Langrage, Langrel - n, Langrel shot or langrage is a particular kind of shot used at sea for tearing sails and rigging, and thus disabling an enemy's ship. It consists of bolts, nails, and other pieces of iron fastened together.
I'm not entirely sure why these two words are listed together in the dictionary. They must have been interchangeable when Webster wrote his dictionary. Since then, each word has come to have a more specific meaning. "Langrel shot" is now synonymous with chain-shot and "langrage" refers to bags or canisters of junk (scrap metal, old musket balls, rocks, bolts, gravel, etc) that are then fired from a canon.
The London Encyclopedia of 1829 (or Universal Dictionary of Science, Art, Literature, and Practical Mechanics comprising a Popular View of the Present State of Knowledge) says this:
"Langrel shot, used at sea, consists of two bars of iron joined by a chain or shackle, and having half a ball of iron fixed on each end; by means of which great execution is done among an enemy's rigging."
Langrage is mentioned the story Nelson at the Battle of the Nile from Robert Southey's "The Life of Nelson." Here's a cut-and-pasted passage that (hopefully) gives you a little bit of the story not just the sentence that uses the word:
"The first two ships of the French line had been dismasted within a quarter of an hour after the commencement of the action; and the others in that time suffered so severely that victory was already certain. The third, fourth, and fifth were taken possession of at half-past eight. Meantime Nelson received a severe wound on the head from a piece of langrage shot. Captain Perry caught him in his arms as he was falling. The great effusion of blood occasioned an apprehension that the wound was mortal. Nelson himself thought so [...] When he was carried down, the surgeon, in the midst of a scene scarcely to be conceived by those who have never seen a cockpit in time of action, and the heroism which is displayed amid its horrors, with a natural but pardonable eagerness, quitted the poor fellow then under his hands, that he might instantly attend the admiral. "No !" said Nelson, "I will take my turn with my brave fellows." Nor would he suffer his own wound to be examined till every man who had been previously wounded was properly attended to [...] When the surgeon came in due time to examine the wound, the most anxious silence prevailed; and the joy of the wounded men, and of the whole crew, when they heard that the wound was superficial, gave Nelson deeper pleasure than the unexpected assurance that his life was in no danger."

§ **WHAT IS NEEDED**
Please answer from the langrage entry: what wounded Nelson on the head at the Battle of the Nile? These rows have no connection to the langrage entry.

§ **RECORD EXTRACTS**
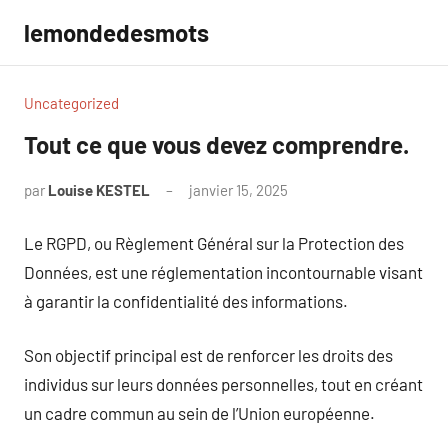
Aller
lemondedesmots
au
contenu
Uncategorized
Tout ce que vous devez comprendre.
par
Louise KESTEL
janvier 15, 2025
Aucun
commentaire
Le RGPD, ou Règlement Général sur la Protection des
Données, est une réglementation incontournable visant
à garantir la confidentialité des informations.
Son objectif principal est de renforcer les droits des
individus sur leurs données personnelles, tout en créant
un cadre commun au sein de l’Union européenne.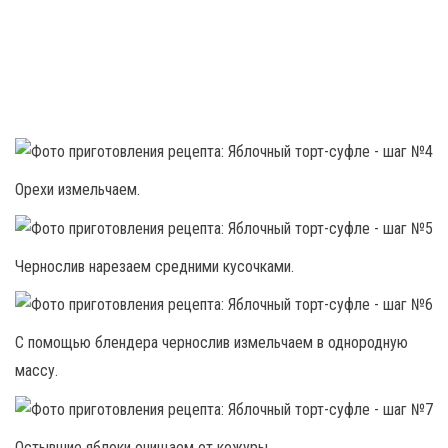
Орехи измельчаем.
Чернослив нарезаем средними кусочками.
С помощью блендера чернослив измельчаем в однородную
массу.
Остывшие яблоки очищаем от кожуры.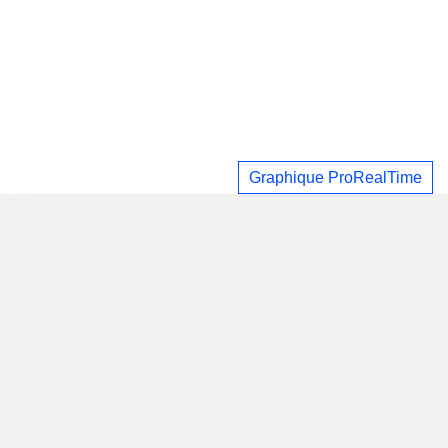
Graphique ProRealTime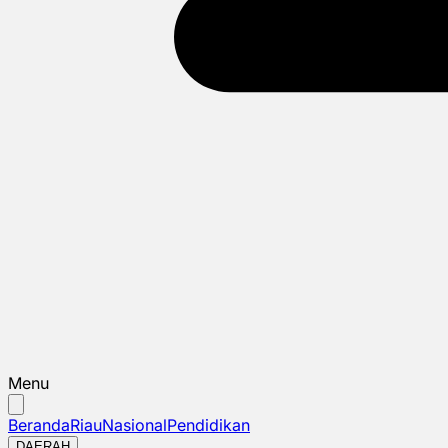
Menu
Beranda
Riau
Nasional
Pendidikan
DAERAH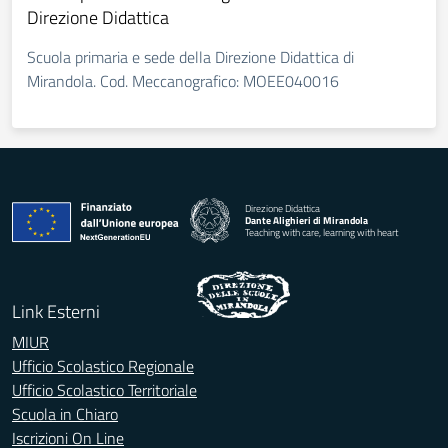
Direzione Didattica
Scuola primaria e sede della Direzione Didattica di
Mirandola. Cod. Meccanografico: MOEE040016
Direzione Didattica
Dante Alighieri di Mirandola
Teaching with care, learning with heart
Link Esterni
MIUR
Ufficio Scolastico Regionale
Ufficio Scolastico Territoriale
Scuola in Chiaro
Iscrizioni On Line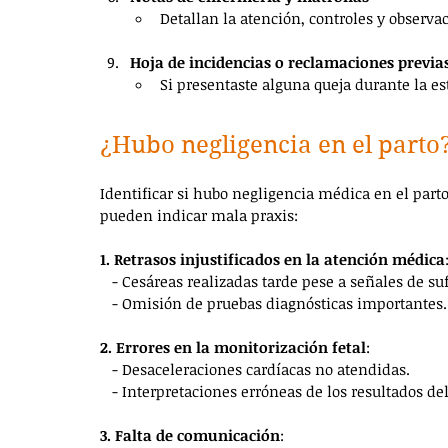
Detallan la atención, controles y observa
Hoja de incidencias o reclamaciones previa
Si presentaste alguna queja durante la es
¿Hubo negligencia en el parto?
Identificar si hubo negligencia médica en el part
pueden indicar mala praxis:
1. Retrasos injustificados en la atención médica
   - Cesáreas realizadas tarde pese a señales de su
   - Omisión de pruebas diagnósticas importantes.
2. Errores en la monitorización fetal
:
   - Desaceleraciones cardíacas no atendidas.
   - Interpretaciones erróneas de los resultados d
3. Falta de comunicación
: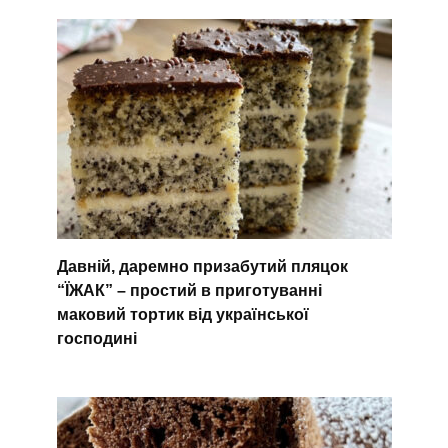
Давній, даремно призабутий пляцок
“ЇЖАК” – простий в приготуванні
маковий тортик від української
господині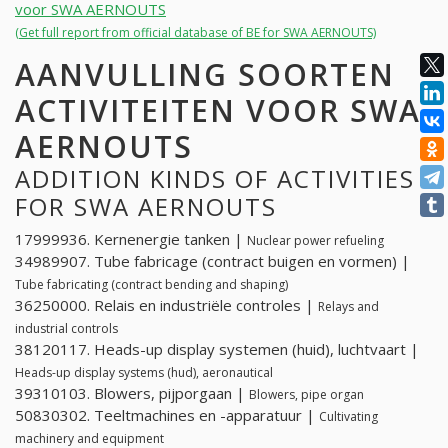
voor SWA AERNOUTS
(Get full report from official database of BE for SWA AERNOUTS)
AANVULLING SOORTEN
ACTIVITEITEN VOOR SWA
AERNOUTS
ADDITION KINDS OF ACTIVITIES
FOR SWA AERNOUTS
17999936. Kernenergie tanken |
Nuclear power refueling
34989907. Tube fabricage (contract buigen en vormen) |
Tube fabricating (contract bending and shaping)
36250000. Relais en industriële controles |
Relays and
industrial controls
38120117. Heads-up display systemen (huid), luchtvaart |
Heads-up display systems (hud), aeronautical
39310103. Blowers, pijporgaan |
Blowers, pipe organ
50830302. Teeltmachines en -apparatuur |
Cultivating
machinery and equipment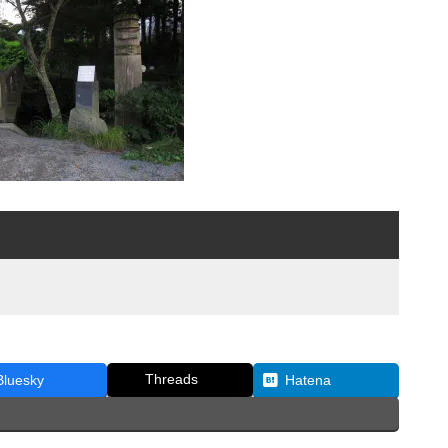
Threads
Bluesky
Hatena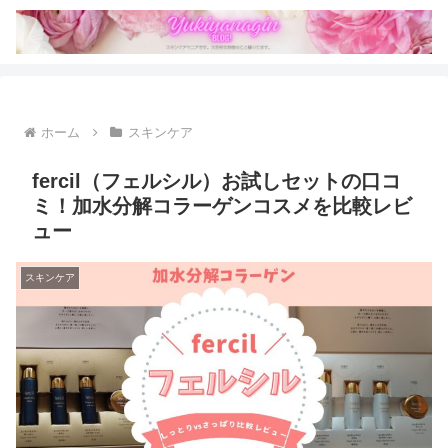
ホーム
スキンケア
fercil（フェルシル）お試しセットの口コ
ミ！加水分解コラーゲンコスメを比較レビ
ュー
スキンケア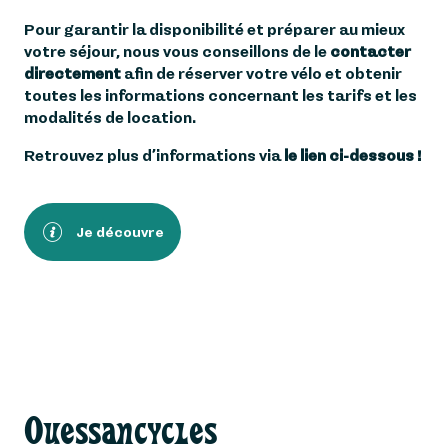
Pour garantir la disponibilité et préparer au mieux
votre séjour, nous vous conseillons de le
contacter
directement
afin de réserver votre vélo et obtenir
toutes les informations concernant les tarifs et les
modalités de location.
Retrouvez plus d’informations via
le lien ci-dessous !
Je découvre
Ouessancycles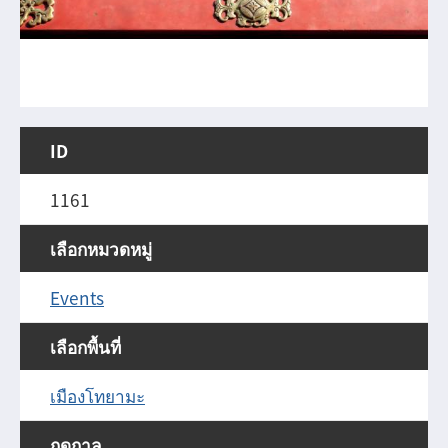
ID
1161
เลือกหมวดหมู่
Events
เลือกพื้นที่
เมืองโทยามะ
ฤดูกาล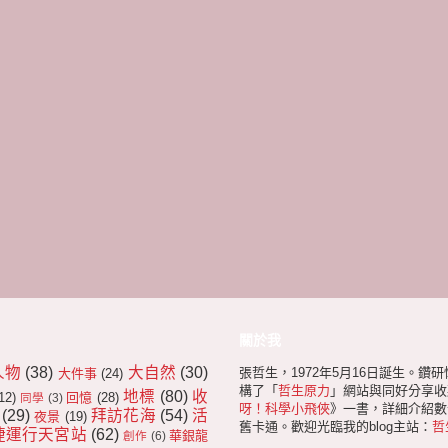
關於我
人物
(38)
大自然
(30)
張哲生，1972年5月16日誕生。鑽
大件事
(24)
構了「
哲生原力
」網站與同好分享收
地標
(80)
收
12)
回憶
(28)
同學
(3)
呀！科學小飛俠
》一書，詳細介紹數十
(29)
拜訪花海
(54)
活
夜景
(19)
舊卡通。歡迎光臨我的blog主站：
哲
捷運行天宮站
(62)
華銀龍
創作
(6)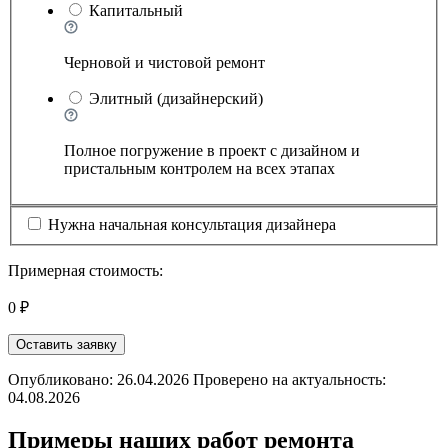
Капитальный
Черновой и чистовой ремонт
Элитный (дизайнерский)
Полное погружение в проект с дизайном и
пристальным контролем на всех этапах
Нужна начальная консультация дизайнера
Примерная стоимость:
0 ₽
Оставить заявку
Опубликовано: 26.04.2026 Проверено на актуальность:
04.08.2026
Примеры наших работ ремонта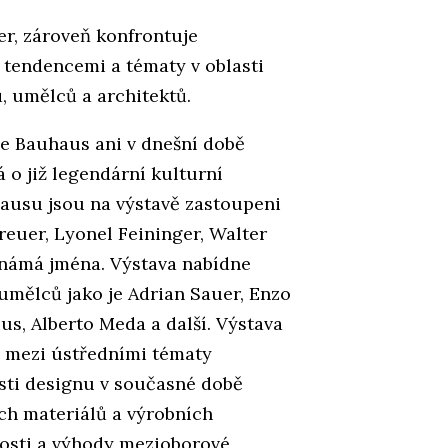
er, zároveň konfrontuje
tendencemi a tématy v oblasti
, umělců a architektů.
že Bauhaus ani v dnešní době
 o již legendární kulturní
hausu jsou na výstavě zastoupeni
reuer, Lyonel Feininger, Walter
známá jména. Výstava nabídne
umělců jako je Adrian Sauer, Enzo
us, Alberto Meda a další. Výstava
i mezi ústředními tématy
asti designu v současné době
ch materiálů a výrobních
nosti a výhody mezioborové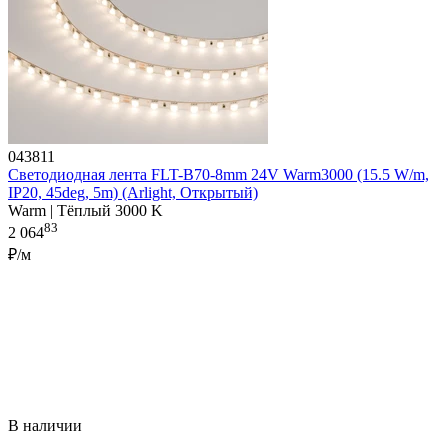
043811
Светодиодная лента FLT-B70-8mm 24V Warm3000 (15.5 W/m,
IP20, 45deg, 5m) (Arlight, Открытый)
Warm | Тёплый 3000 K
83
2 064
₽/м
В наличии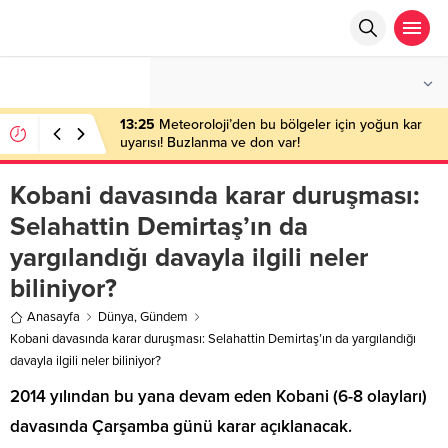
°C
ANKARA
PARÇALI BULUTLU
13:25
Meteoroloji’den bu bölgeler için yoğun kar
uyarısı! Buzlanma ve don var!
Kobani davasında karar duruşması:
Selahattin Demirtaş’ın da
yargılandığı davayla ilgili neler
biliniyor?
Anasayfa
Dünya
,
Gündem
Kobani davasında karar duruşması: Selahattin Demirtaş’ın da yargılandığı
davayla ilgili neler biliniyor?
2014 yılından bu yana devam eden Kobani (6-8 olayları)
davasında Çarşamba günü karar açıklanacak.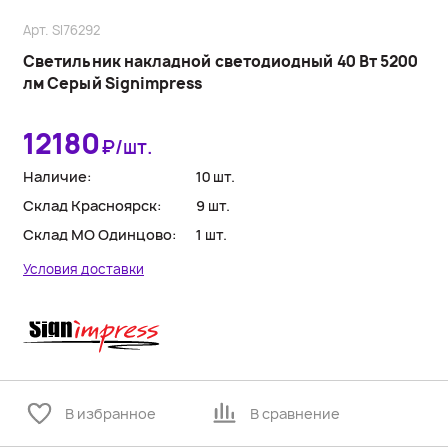
Арт. SI76292
Светильник накладной светодиодный 40 Вт 5200
лм Серый Signimpress
12180
₽/шт.
Наличие:
10 шт.
Склад Красноярск:
9 шт.
Склад МО Одинцово:
1 шт.
Условия доставки
В избранное
В сравнение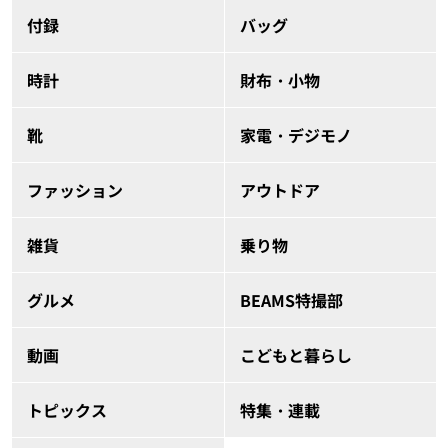
付録
バッグ
時計
財布・小物
靴
家電・デジモノ
ファッション
アウトドア
雑貨
乗り物
グルメ
BEAMS特撮部
動画
こどもと暮らし
トピックス
特集・連載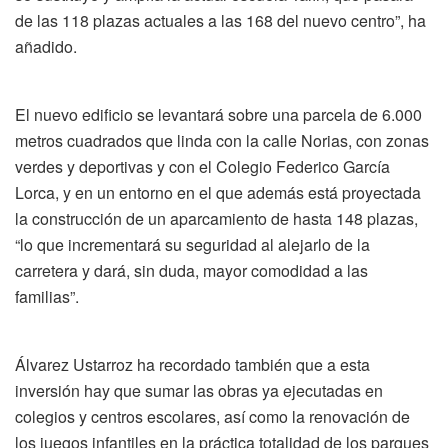
de las 118 plazas actuales a las 168 del nuevo centro”, ha
añadido.
El nuevo edificio se levantará sobre una parcela de 6.000
metros cuadrados que linda con la calle Norias, con zonas
verdes y deportivas y con el Colegio Federico García
Lorca, y en un entorno en el que además está proyectada
la construcción de un aparcamiento de hasta 148 plazas,
“lo que incrementará su seguridad al alejarlo de la
carretera y dará, sin duda, mayor comodidad a las
familias”.
Álvarez Ustarroz ha recordado también que a esta
inversión hay que sumar las obras ya ejecutadas en
colegios y centros escolares, así como la renovación de
los juegos infantiles en la práctica totalidad de los parques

§ **WRITTEN SOLUTION**
A piece of langrage shot.